Vintage items add rustic charm to modern weddings

  • 3 min to read

Although she didn’t know it until recently, Joanne Bickford has been preparing for her new business, Vermont Vintage Rentals, for most of her life.

Bickford is an antiques enthusiast and self-described “30-year hoarder” of all things vintage. The company, launched last year, gives her the opportunity to share her massive collection — which fills a large barn, three family homes, and two Volkswagon Vanagons — with couples who want to make authentic, one-of-a-kind pieces of history part of their wedding celebration.

“Every single thing I have, I love it,” Bickford said, surrounded by choice items inside the Blue Toad flower shop in the Village Square shopping center in Waitsfield, where she meets with clients. “This is my passion.”
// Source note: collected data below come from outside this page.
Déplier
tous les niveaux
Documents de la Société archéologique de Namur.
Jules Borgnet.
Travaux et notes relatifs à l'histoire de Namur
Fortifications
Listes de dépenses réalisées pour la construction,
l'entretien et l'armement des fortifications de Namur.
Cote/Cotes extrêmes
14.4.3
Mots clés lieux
Bickford first fell under the spell of objects from the past, and realized their decorative potential, when she was 18, living in Florida. She started buying vintage hats at local thrift shops that she scattered around her room to add character and color. From then on, her desire to surround herself with old things grew exponentially, particularly after she headed north, first to New York and later New England.

Her inventory, which can be viewed at, ranges from big scene-stealers to tiny tabletop conversation starters. Bickford’s company and website is distinct from one with a similar name, Vermont Vintage Rental (note the singular), an offshoot of an event planning company based in Shelburne.
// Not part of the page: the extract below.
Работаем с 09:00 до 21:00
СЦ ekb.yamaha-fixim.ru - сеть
Bickford stands behind all the items she rents, promising that among her inventory there are no reproductions and that no alterations, repairs, or refinishing has been done. The signs of aging are part of what makes every item unique, she believes. The magic is in the wear and tear, which provides a record of the object’s path through other human hands.

“Every piece has its story, that’s why I don’t ever strip anything,” she said.
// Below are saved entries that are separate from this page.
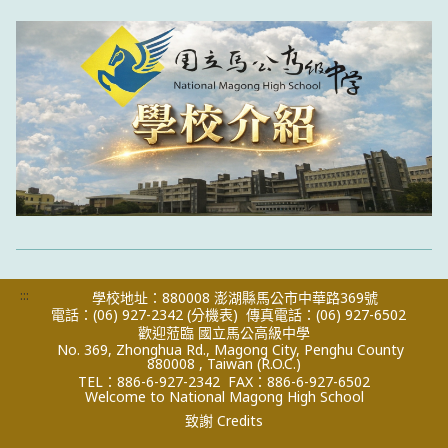
:::
學校地址：880008 澎湖縣馬公市中華路369號
電話：(06) 927-2342
(分機表)
傳真電話：(06) 927-6502
歡迎蒞臨 國立馬公高級中學
No. 369, Zhonghua Rd., Magong City, Penghu County
880008 , Taiwan (R.O.C.)
TEL：886-6-927-2342
FAX：886-6-927-6502
Welcome to National Magong High School
致謝 Credits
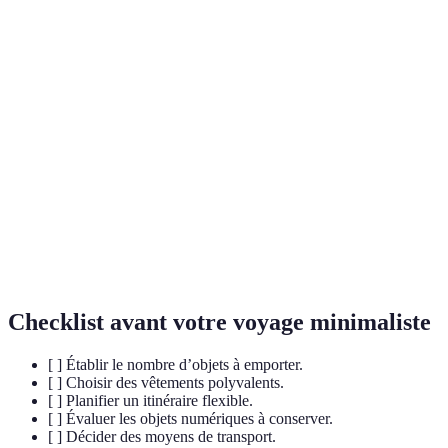
Terme
Définition
Approche consistant à réduire ses possessions et se
Minimalisme
concentrer sur l’essentiel.
Style de voyage qui consiste à transporter le strict
Voyage léger
minimum pour réduire le stress et favoriser une
expérience enrichissante.
Caractéristique d’un objet qui peut être utilisé de
Polyvalent
différentes manières ou à plusieurs fins.
Checklist avant votre voyage minimaliste
[ ] Établir le nombre d’objets à emporter.
[ ] Choisir des vêtements polyvalents.
[ ] Planifier un itinéraire flexible.
[ ] Évaluer les objets numériques à conserver.
[ ] Décider des moyens de transport.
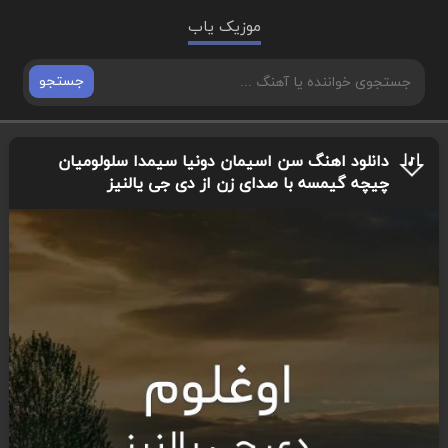
موزیک یاب
جستجو
دانلود اهنگ سن اسیمان دونیا سیمدا سلولومیان
چیچه گیمسه با صدای زن از دی جی یالنیز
Her larger wedding day accessories include a ’51 Studebaker and a 10-foot-wide wooden sign from the Maine coast that reads “Live Lobsters”; smaller trinkets include cake-toppers, toy cars and trucks, game pieces, and miniature dollhouse furniture.

In between, there is practically everything you can think of: tables of all sizes, upholstered chairs and sofas, wooden benches, travel trunks, shutters, planters, picture frames, wagons, chandeliers, fireplace mantles, a stand-alone double sink, trellises, linens, silver, glassware, ceramic cups and plates, and on and on and on.

Pricing for rentals varies by event, Bickford said, depending on the size and number of items rented and the kind of transportation required.

If Bickford doesn’t have what you want, and she probably does, she knows where to look for it. Her stores are always expanding because special things call out to her wherever she goes.

“I have very good radar,” she said. “It’s just constantly going, 24-7.”

Bickford’s business sense is also well developed. She moved to Waitsfield after selling her first company, Zeke & Zoe, a successful children’s wear manufacturer, based in Manhattan’s garment district.

A second business, an upscale café, was in development when she met the mid-Atlantic distribution manager for the upstart Green Mountain Coffee Roasters. She knew it was love after he agreed to pick up antiques for her using the coffee delivery truck. They were married and her life happily transformed from New York City urban to Mad River Valley rural.

The idea that her passion for collecting could benefit other couples in love crystallized for Bickford last summer and fall when she helped two brides add some vintage flair to their big day. The first wedding was her niece’s in Maine in July; the second was for the daughter of good friend Lisabeth Magoun, the innkeeper at Lareau Farm, a popular wedding locale in Waitsfield. The response at both was overwhelming, she said.

“People there were really blown away by it,” Bickford said.

Magoun, along with other Waitsfield friends in the wedding industry — Stacey Theurer, owner of Blue Toad Flowers and Nancy Murray of A Schoolhouse Garden — encouraged her to do more.

There is big demand in the region and across the state for vintage tableware and decorations, said Jenna Piper Emrich, the event coordinator at Wedding, Tents & Events in Waterbury, which is also displaying some of Bickford’s inventory. Most of the couples planning weddings in Vermont want a rustic or farmhouse style, which is always enhanced by vintage items.

“Having some of the bigger, architectural pieces just pushes it over the edge and makes it more authentic,” Emrich said. Before the company connected with Bickford, it was hard to find a source nearby. “Having her expertise, mixed with her inventory, is a big help,” she said.

Vermont wedding professionals aren’t the only ones pleased that Bickford has found a use for her collection. She uses her family’s house in Waitsfield as the primary storage area, which cuts down on the usable space. Her 13-year-old son, Hudson, said having some items out on rotation helps. Before, he said, “We could not sit down.”